Surface contamination spread and percentages of contaminated surfaces varied in RPN across AD groups, but surface contamination spread was rated high for powdered ADs, corrosive ADs, those without holder casing in manual prep, highly concentrated ADs, and the poorly soluble ones (RPN 5, which corresponds to >100 pg/cm2) (Table 4). There are many kinds of CSTDs made of different plastic materials. Our monitoring experts reported that some CSTD junctions presented micro-spills during the use of corrosive ADs such as busulfan or paclitaxel. This is the reason why the corrosive ADs group received high RPN in terms of surface contamination.

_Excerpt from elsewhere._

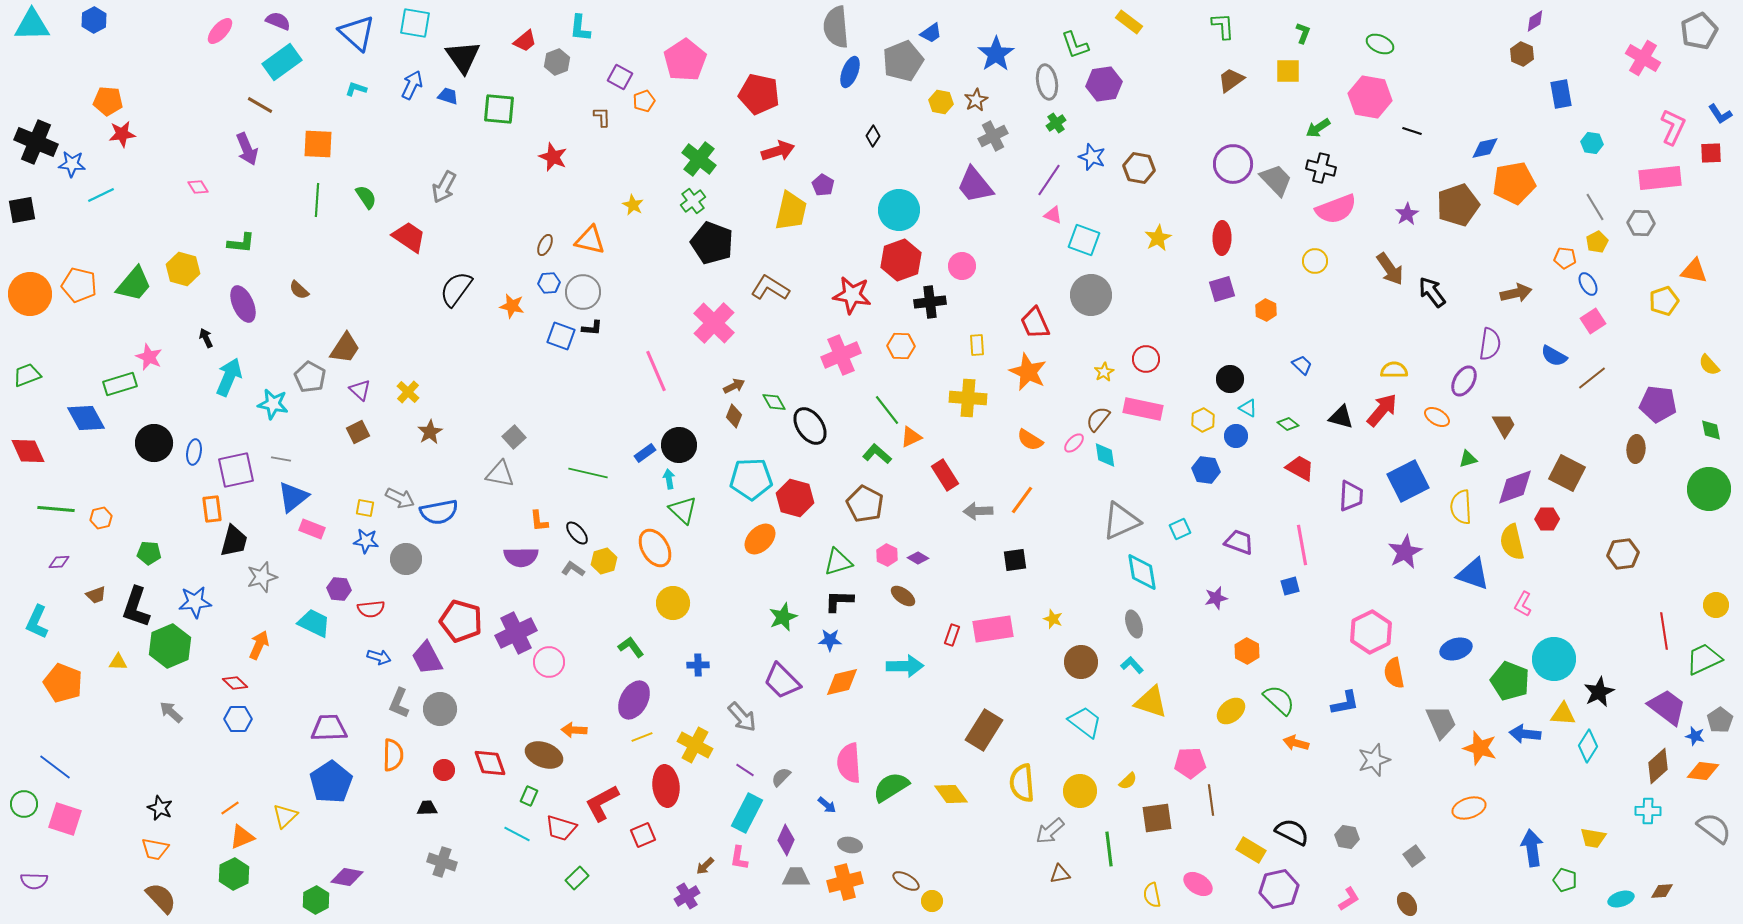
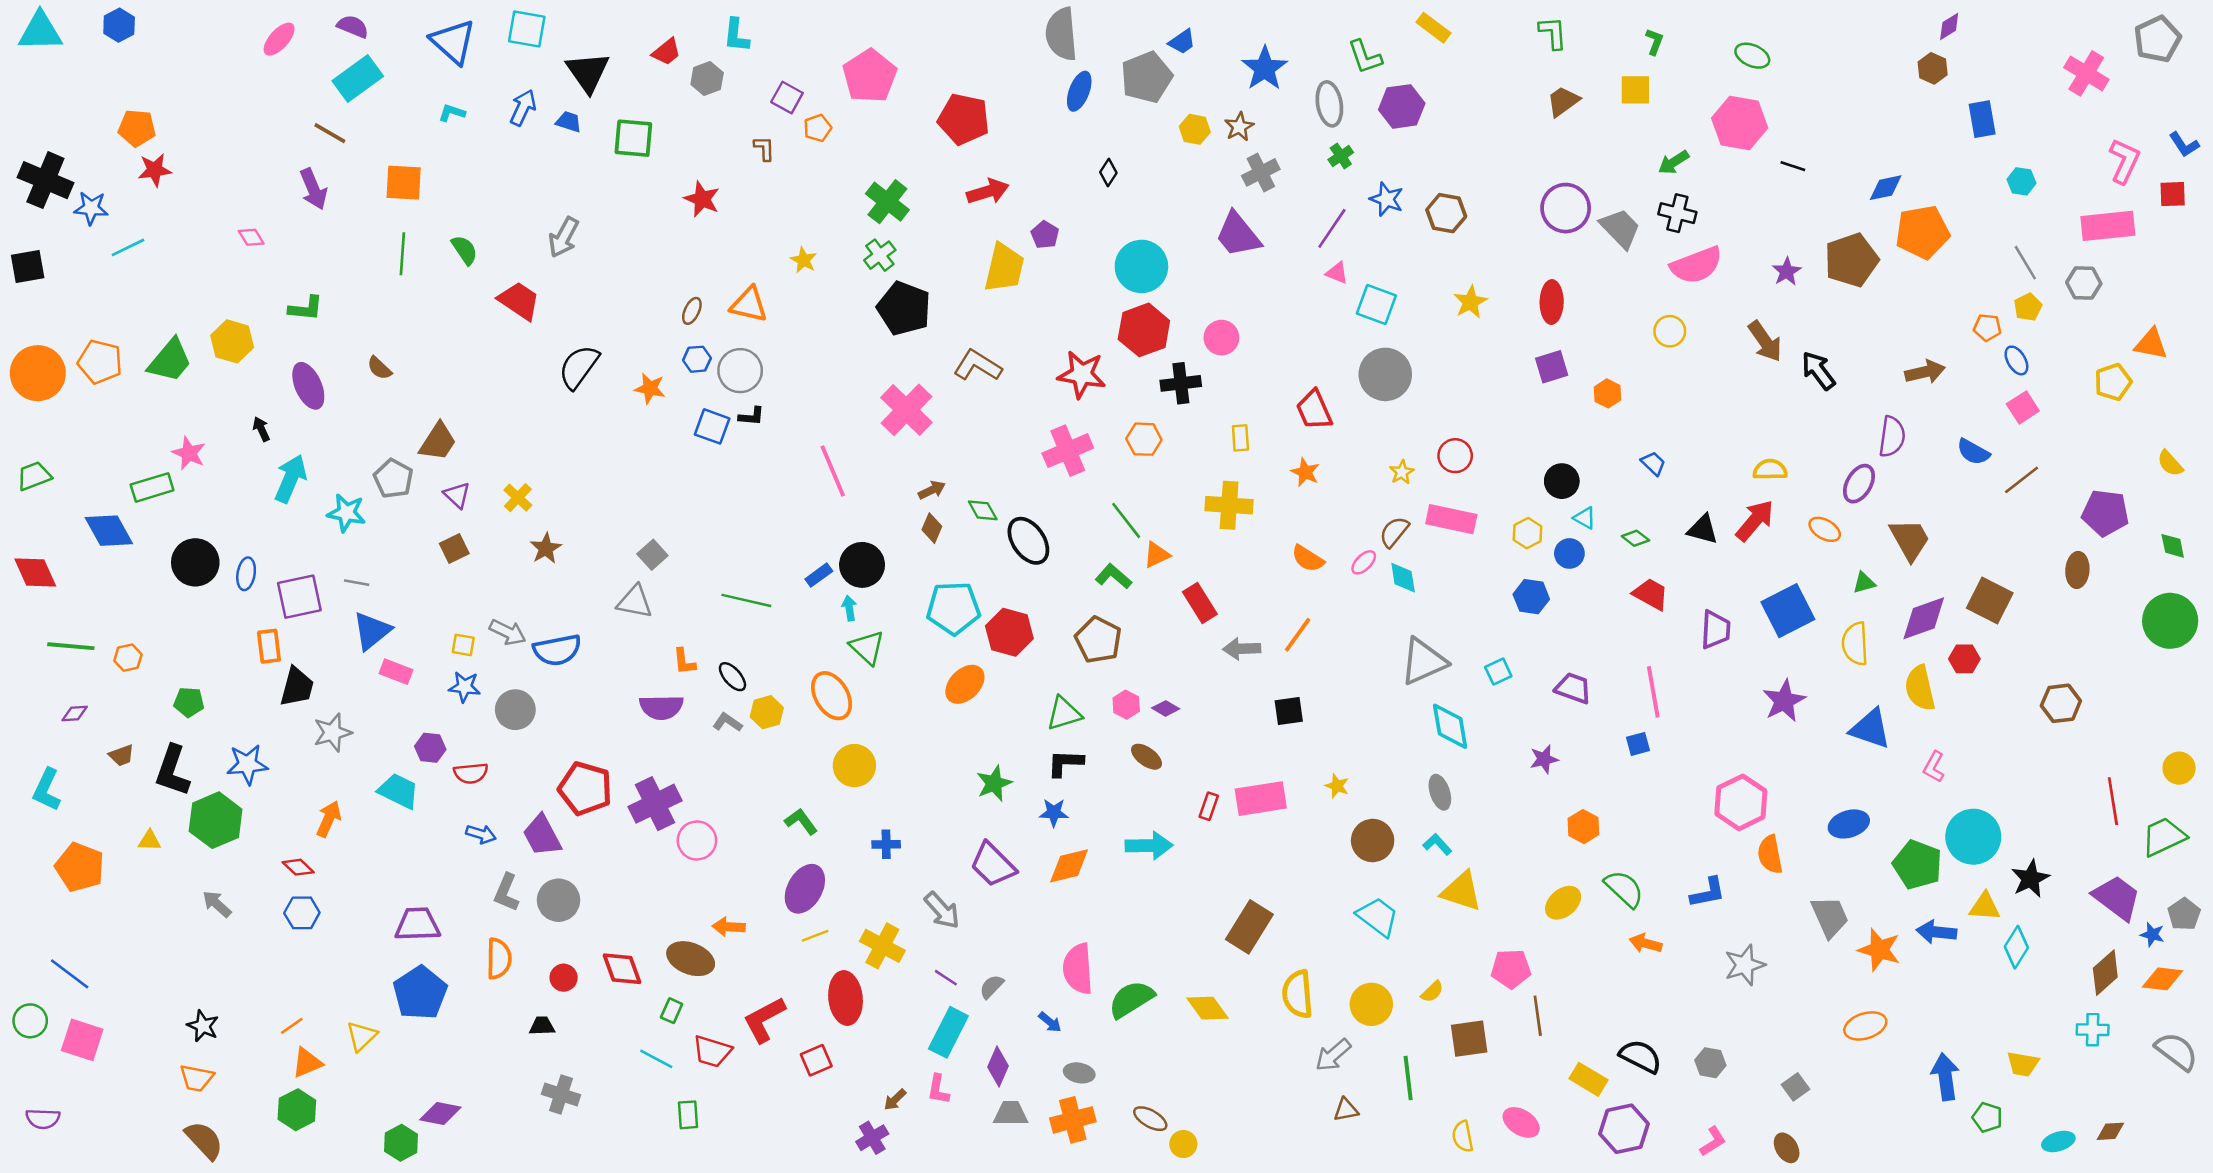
orange star: (1028, 372) -> (1305, 472), size x0.6
brown trapezoid: (1504, 425) -> (1910, 540), size x1.4
green rectangle: (577, 878) -> (688, 1115), moved, turned -50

Concerning the comparison between manual and automated preparation, our FMECA analysis finds the latter less risky due to reduced operator contact with drugs. This is why modern robots account for 65 % of the total AD preparation today (24). However, our monitoring RPNs show no consistent risk reduction by automated vs manual preparation, especially in summary MRLs, probably due to the high level of training and use of suitable protective equipment and closed systems in participating hospitals. In addition, automated systems have been introduced only recently in these hospitals, and it may take more time to fully benefit from them. Additional research is therefore needed to evaluate the benefits of robotic AD compounders for worker safety.
We have found FMECA a valuable method to identify and rank potential weaknesses in cytotoxic drug preparation, whether existing or being developed for future use. Combined with regular contamination monitoring to compare the current risk with the proposed acceptable one, it can single out corrective actions to improve safety culture and increase staff vigilance.
Our study has also shown that automated preparation may have an upper hand in terms of safety but still leaves room for advancement, at least in our four hospitals. With budget constraints imposed on hiring staff and the need for fully tracked AD preparation and administration, workflows need constant review and innovative streamlining solutions.